> **EXERCISE INSTRUCTIONS**:
Every entry needs to be written out again exactly.

> **EXERCISE DATA**:

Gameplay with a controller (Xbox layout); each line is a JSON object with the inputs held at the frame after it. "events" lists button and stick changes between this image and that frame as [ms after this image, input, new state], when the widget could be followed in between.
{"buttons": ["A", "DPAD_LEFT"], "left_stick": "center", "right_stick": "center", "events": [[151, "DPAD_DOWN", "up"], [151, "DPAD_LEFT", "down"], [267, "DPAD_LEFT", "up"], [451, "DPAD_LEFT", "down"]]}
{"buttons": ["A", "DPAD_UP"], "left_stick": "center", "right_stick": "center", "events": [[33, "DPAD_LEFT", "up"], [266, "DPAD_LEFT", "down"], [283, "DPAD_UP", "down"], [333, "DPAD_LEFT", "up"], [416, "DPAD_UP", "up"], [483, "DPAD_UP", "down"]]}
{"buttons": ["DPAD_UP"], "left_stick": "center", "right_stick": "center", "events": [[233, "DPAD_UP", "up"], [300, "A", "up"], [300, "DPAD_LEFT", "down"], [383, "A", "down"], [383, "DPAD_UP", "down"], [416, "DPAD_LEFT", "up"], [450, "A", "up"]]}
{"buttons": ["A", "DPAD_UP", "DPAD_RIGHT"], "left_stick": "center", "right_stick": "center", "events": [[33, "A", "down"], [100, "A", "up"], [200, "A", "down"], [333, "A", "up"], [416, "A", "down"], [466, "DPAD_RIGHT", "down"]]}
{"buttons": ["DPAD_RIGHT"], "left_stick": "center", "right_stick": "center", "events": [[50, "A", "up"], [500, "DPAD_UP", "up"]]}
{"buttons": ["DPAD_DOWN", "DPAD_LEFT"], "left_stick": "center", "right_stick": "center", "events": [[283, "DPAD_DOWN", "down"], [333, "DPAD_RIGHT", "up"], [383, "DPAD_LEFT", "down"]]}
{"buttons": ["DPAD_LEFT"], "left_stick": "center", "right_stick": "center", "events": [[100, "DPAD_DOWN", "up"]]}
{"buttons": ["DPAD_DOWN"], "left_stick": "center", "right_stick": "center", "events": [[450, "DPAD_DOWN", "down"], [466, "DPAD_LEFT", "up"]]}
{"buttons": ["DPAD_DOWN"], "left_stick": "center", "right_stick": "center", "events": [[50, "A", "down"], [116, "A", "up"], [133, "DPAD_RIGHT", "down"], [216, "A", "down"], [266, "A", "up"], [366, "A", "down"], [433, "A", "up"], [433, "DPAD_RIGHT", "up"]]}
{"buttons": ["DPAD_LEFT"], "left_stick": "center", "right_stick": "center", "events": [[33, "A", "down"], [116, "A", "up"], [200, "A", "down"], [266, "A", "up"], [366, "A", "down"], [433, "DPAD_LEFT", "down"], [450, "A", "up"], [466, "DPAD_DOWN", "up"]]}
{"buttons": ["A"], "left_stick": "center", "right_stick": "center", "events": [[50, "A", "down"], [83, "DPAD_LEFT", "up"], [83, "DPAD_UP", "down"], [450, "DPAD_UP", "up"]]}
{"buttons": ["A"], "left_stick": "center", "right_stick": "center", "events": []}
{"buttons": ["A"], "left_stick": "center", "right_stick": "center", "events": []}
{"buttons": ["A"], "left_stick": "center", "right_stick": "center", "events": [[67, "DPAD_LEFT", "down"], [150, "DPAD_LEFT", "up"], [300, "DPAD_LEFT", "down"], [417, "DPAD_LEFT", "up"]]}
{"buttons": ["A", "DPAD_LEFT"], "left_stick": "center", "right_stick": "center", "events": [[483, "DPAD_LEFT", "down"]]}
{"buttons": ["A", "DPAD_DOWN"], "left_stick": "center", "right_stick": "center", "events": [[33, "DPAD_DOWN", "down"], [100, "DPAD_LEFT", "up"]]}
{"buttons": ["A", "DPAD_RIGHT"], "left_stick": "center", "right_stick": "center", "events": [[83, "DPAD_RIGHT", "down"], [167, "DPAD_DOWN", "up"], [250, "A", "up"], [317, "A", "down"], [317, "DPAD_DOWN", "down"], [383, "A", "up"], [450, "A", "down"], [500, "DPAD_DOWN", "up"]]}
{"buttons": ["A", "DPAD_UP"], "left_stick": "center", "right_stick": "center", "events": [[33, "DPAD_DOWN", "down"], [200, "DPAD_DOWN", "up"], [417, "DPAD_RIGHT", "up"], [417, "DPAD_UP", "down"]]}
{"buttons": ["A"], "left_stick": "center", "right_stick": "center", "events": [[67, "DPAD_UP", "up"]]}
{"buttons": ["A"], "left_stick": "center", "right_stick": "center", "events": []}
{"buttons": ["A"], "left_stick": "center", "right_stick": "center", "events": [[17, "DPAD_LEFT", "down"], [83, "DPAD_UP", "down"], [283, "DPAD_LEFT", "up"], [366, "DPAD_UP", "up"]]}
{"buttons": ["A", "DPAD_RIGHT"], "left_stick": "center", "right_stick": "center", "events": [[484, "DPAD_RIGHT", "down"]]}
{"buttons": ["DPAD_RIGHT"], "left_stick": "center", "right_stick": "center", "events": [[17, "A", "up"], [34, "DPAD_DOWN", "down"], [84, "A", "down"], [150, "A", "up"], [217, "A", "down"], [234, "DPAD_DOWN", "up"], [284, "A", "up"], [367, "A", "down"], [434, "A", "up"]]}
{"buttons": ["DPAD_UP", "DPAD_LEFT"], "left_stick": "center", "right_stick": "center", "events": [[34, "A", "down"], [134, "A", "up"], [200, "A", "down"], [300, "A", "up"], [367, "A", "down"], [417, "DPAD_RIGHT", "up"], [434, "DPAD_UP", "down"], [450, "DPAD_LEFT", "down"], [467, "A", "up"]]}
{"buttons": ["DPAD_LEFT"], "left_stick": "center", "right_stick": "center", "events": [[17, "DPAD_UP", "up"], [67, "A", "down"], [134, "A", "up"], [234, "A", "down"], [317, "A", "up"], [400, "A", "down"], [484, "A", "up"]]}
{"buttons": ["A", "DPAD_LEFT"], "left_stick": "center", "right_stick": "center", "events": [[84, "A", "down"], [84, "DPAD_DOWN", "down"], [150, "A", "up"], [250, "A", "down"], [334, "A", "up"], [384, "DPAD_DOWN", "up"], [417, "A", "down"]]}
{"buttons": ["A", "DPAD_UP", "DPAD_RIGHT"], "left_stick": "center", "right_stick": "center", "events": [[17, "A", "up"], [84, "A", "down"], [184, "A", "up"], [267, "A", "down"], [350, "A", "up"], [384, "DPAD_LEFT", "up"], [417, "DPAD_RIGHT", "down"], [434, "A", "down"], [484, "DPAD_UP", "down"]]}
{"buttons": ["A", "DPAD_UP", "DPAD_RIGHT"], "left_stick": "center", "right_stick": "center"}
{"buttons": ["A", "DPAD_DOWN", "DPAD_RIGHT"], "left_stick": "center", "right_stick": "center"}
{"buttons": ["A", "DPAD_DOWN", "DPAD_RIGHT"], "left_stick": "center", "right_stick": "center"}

> **YOUR SOLUTION**:
Gameplay with a controller (Xbox layout); each line is a JSON object with the inputs held at the frame after it. "events" lists button and stick changes between this image and that frame as [ms after this image, input, new state], when the widget could be followed in between.
{"buttons": ["A", "DPAD_LEFT"], "left_stick": "center", "right_stick": "center", "events": [[151, "DPAD_DOWN", "up"], [151, "DPAD_LEFT", "down"], [267, "DPAD_LEFT", "up"], [451, "DPAD_LEFT", "down"]]}
{"buttons": ["A", "DPAD_UP"], "left_stick": "center", "right_stick": "center", "events": [[33, "DPAD_LEFT", "up"], [266, "DPAD_LEFT", "down"], [283, "DPAD_UP", "down"], [333, "DPAD_LEFT", "up"], [416, "DPAD_UP", "up"], [483, "DPAD_UP", "down"]]}
{"buttons": ["DPAD_UP"], "left_stick": "center", "right_stick": "center", "events": [[233, "DPAD_UP", "up"], [300, "A", "up"], [300, "DPAD_LEFT", "down"], [383, "A", "down"], [383, "DPAD_UP", "down"], [416, "DPAD_LEFT", "up"], [450, "A", "up"]]}
{"buttons": ["A", "DPAD_UP", "DPAD_RIGHT"], "left_stick": "center", "right_stick": "center", "events": [[33, "A", "down"], [100, "A", "up"], [200, "A", "down"], [333, "A", "up"], [416, "A", "down"], [466, "DPAD_RIGHT", "down"]]}
{"buttons": ["DPAD_RIGHT"], "left_stick": "center", "right_stick": "center", "events": [[50, "A", "up"], [500, "DPAD_UP", "up"]]}
{"buttons": ["DPAD_DOWN", "DPAD_LEFT"], "left_stick": "center", "right_stick": "center", "events": [[283, "DPAD_DOWN", "down"], [333, "DPAD_RIGHT", "up"], [383, "DPAD_LEFT", "down"]]}
{"buttons": ["DPAD_LEFT"], "left_stick": "center", "right_stick": "center", "events": [[100, "DPAD_DOWN", "up"]]}
{"buttons": ["DPAD_DOWN"], "left_stick": "center", "right_stick": "center", "events": [[450, "DPAD_DOWN", "down"], [466, "DPAD_LEFT", "up"]]}
{"buttons": ["DPAD_DOWN"], "left_stick": "center", "right_stick": "center", "events": [[50, "A", "down"], [116, "A", "up"], [133, "DPAD_RIGHT", "down"], [216, "A", "down"], [266, "A", "up"], [366, "A", "down"], [433, "A", "up"], [433, "DPAD_RIGHT", "up"]]}
{"buttons": ["DPAD_LEFT"], "left_stick": "center", "right_stick": "center", "events": [[33, "A", "down"], [116, "A", "up"], [200, "A", "down"], [266, "A", "up"], [366, "A", "down"], [433, "DPAD_LEFT", "down"], [450, "A", "up"], [466, "DPAD_DOWN", "up"]]}
{"buttons": ["A"], "left_stick": "center", "right_stick": "center", "events": [[50, "A", "down"], [83, "DPAD_LEFT", "up"], [83, "DPAD_UP", "down"], [450, "DPAD_UP", "up"]]}
{"buttons": ["A"], "left_stick": "center", "right_stick": "center", "events": []}
{"buttons": ["A"], "left_stick": "center", "right_stick": "center", "events": []}
{"buttons": ["A"], "left_stick": "center", "right_stick": "center", "events": [[67, "DPAD_LEFT", "down"], [150, "DPAD_LEFT", "up"], [300, "DPAD_LEFT", "down"], [417, "DPAD_LEFT", "up"]]}
{"buttons": ["A", "DPAD_LEFT"], "left_stick": "center", "right_stick": "center", "events": [[483, "DPAD_LEFT", "down"]]}
{"buttons": ["A", "DPAD_DOWN"], "left_stick": "center", "right_stick": "center", "events": [[33, "DPAD_DOWN", "down"], [100, "DPAD_LEFT", "up"]]}
{"buttons": ["A", "DPAD_RIGHT"], "left_stick": "center", "right_stick": "center", "events": [[83, "DPAD_RIGHT", "down"], [167, "DPAD_DOWN", "up"], [250, "A", "up"], [317, "A", "down"], [317, "DPAD_DOWN", "down"], [383, "A", "up"], [450, "A", "down"], [500, "DPAD_DOWN", "up"]]}
{"buttons": ["A", "DPAD_UP"], "left_stick": "center", "right_stick": "center", "events": [[33, "DPAD_DOWN", "down"], [200, "DPAD_DOWN", "up"], [417, "DPAD_RIGHT", "up"], [417, "DPAD_UP", "down"]]}
{"buttons": ["A"], "left_stick": "center", "right_stick": "center", "events": [[67, "DPAD_UP", "up"]]}
{"buttons": ["A"], "left_stick": "center", "right_stick": "center", "events": []}
{"buttons": ["A"], "left_stick": "center", "right_stick": "center", "events": [[17, "DPAD_LEFT", "down"], [83, "DPAD_UP", "down"], [283, "DPAD_LEFT", "up"], [366, "DPAD_UP", "up"]]}
{"buttons": ["A", "DPAD_RIGHT"], "left_stick": "center", "right_stick": "center", "events": [[484, "DPAD_RIGHT", "down"]]}
{"buttons": ["DPAD_RIGHT"], "left_stick": "center", "right_stick": "center", "events": [[17, "A", "up"], [34, "DPAD_DOWN", "down"], [84, "A", "down"], [150, "A", "up"], [217, "A", "down"], [234, "DPAD_DOWN", "up"], [284, "A", "up"], [367, "A", "down"], [434, "A", "up"]]}
{"buttons": ["DPAD_UP", "DPAD_LEFT"], "left_stick": "center", "right_stick": "center", "events": [[34, "A", "down"], [134, "A", "up"], [200, "A", "down"], [300, "A", "up"], [367, "A", "down"], [417, "DPAD_RIGHT", "up"], [434, "DPAD_UP", "down"], [450, "DPAD_LEFT", "down"], [467, "A", "up"]]}
{"buttons": ["DPAD_LEFT"], "left_stick": "center", "right_stick": "center", "events": [[17, "DPAD_UP", "up"], [67, "A", "down"], [134, "A", "up"], [234, "A", "down"], [317, "A", "up"], [400, "A", "down"], [484, "A", "up"]]}
{"buttons": ["A", "DPAD_LEFT"], "left_stick": "center", "right_stick": "center", "events": [[84, "A", "down"], [84, "DPAD_DOWN", "down"], [150, "A", "up"], [250, "A", "down"], [334, "A", "up"], [384, "DPAD_DOWN", "up"], [417, "A", "down"]]}
{"buttons": ["A", "DPAD_UP", "DPAD_RIGHT"], "left_stick": "center", "right_stick": "center", "events": [[17, "A", "up"], [84, "A", "down"], [184, "A", "up"], [267, "A", "down"], [350, "A", "up"], [384, "DPAD_LEFT", "up"], [417, "DPAD_RIGHT", "down"], [434, "A", "down"], [484, "DPAD_UP", "down"]]}
{"buttons": ["A", "DPAD_UP", "DPAD_RIGHT"], "left_stick": "center", "right_stick": "center"}
{"buttons": ["A", "DPAD_DOWN", "DPAD_RIGHT"], "left_stick": "center", "right_stick": "center"}
{"buttons": ["A", "DPAD_DOWN", "DPAD_RIGHT"], "left_stick": "center", "right_stick": "center"}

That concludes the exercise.